Les raisons du ralentissement de la rotation de la Terre ne sont pas tout à fait claires. Il semble que ce ralentissement soit dû à une combinaison de facteurs, notamment les forces de marée entre la Terre et la Lune, le rebond post-glaciaire de la dernière période glaciaire, il y a 20 000 ans, les interactions entre le noyau et le manteau, et les changements dans les courants atmosphériques et océaniques. Autrefois, la Lune jouait un rôle beaucoup plus important dans cette équation. Au début de l’histoire de la Terre, lorsque la Lune était beaucoup plus proche qu’aujourd’hui, un jour ne durait que 4 heures.
Même si son effet a diminué, elle reste l’un des facteurs. Tous ces éléments s’additionnent de sorte qu’en juin 2022, nous avons connu la journée la plus courte de notre histoire, la Terre a effectué une rotation en 1,59 milliseconde de moins pour 24 heures, au cours du demi-siècle écoulé.

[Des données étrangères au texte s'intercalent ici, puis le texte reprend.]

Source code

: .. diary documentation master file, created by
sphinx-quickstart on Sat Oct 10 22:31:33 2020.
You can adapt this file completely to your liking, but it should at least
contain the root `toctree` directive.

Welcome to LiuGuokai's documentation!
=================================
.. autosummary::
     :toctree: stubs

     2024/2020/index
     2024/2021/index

Malgré ce record, depuis 2022, cette accélération constante s’est transformée en un ralentissement, ce qui est intriguant. Les scientifiques ont déjà suggéré que ce phénomène était probablement dû à des interactions dans les profondeurs de la planète. Quoi qu’il en soit, cette évolution laisse entrevoir la perspective inédite d’ajouter une « seconde intercalaire négative », c’est-à-dire une seconde sautée, au lieu d’une seconde supplémentaire comme c’était le cas jusqu’à présent. Cette perspective est redoutée par tous, car elle pourrait entraîner des perturbations encore plus importantes. Le logiciel actuel est conçu pour ajouter des secondes, pas pour en soustraire.
Dans une nouvelle étude (lien plus bas), Agnew et Judah Levine, physicien à la division du temps et des fréquences du National Institute of Standards and Technology (NIST), ont ajouté un élément nouveau au puzzle. Leur modélisation informatique montre que la fonte des glaces au Groenland et en Antarctique, due au changement climatique, diminue la vitesse angulaire de la Terre.
En fondant, la glace se transforme en eau qui est redistribuée dans les océans par les courants. Ces changements de masse des pôles vers le centre bombé modifient le moment d’inertie de la planète. Le moment angulaire étant toujours conservé, la rotation de la Terre ralentit, de la même manière qu’un patineur sur glace ralentit sa rotation en étendant les bras sur les côtés. Le Groenland a connu une réduction alarmante de sa masse, perdant en moyenne 279 milliards de tonnes de glace par an entre 1993 et 2019. La perte de glace de l’Antarctique s’est quant à elle accélérée pour atteindre une moyenne de 148 milliards de tonnes par an au cours de la même période.
Cela signifie qu’en fait, le changement climatique contrecarre la tendance récente au ralentissement de la rotation de la planète. Le résultat net est toujours une Terre en décélération, mais les chercheurs pensent que la nécessité d’une seconde intercalaire négative peut être repoussée de 3 ans. Cela signifie qu’une seconde intercalaire négative pourrait être ajoutée en 2029. Heureusement, il pourrait s’agir de la dernière seconde intercalaire de tous les temps, car les métrologues ont décidé de se débarrasser des corrections de seconde intercalaire en 2035.
Il est étonnant de constater à quel point les effets du changement climatique peuvent être importants. Une force si puissante qu’elle modifie le temps lui-même.
L’étude publiée dans Nature : A global timekeeping problem postponed by global warming et présentée dans cette même revue : Climate change has slowed Earth’s rotation — and could affect how we keep time.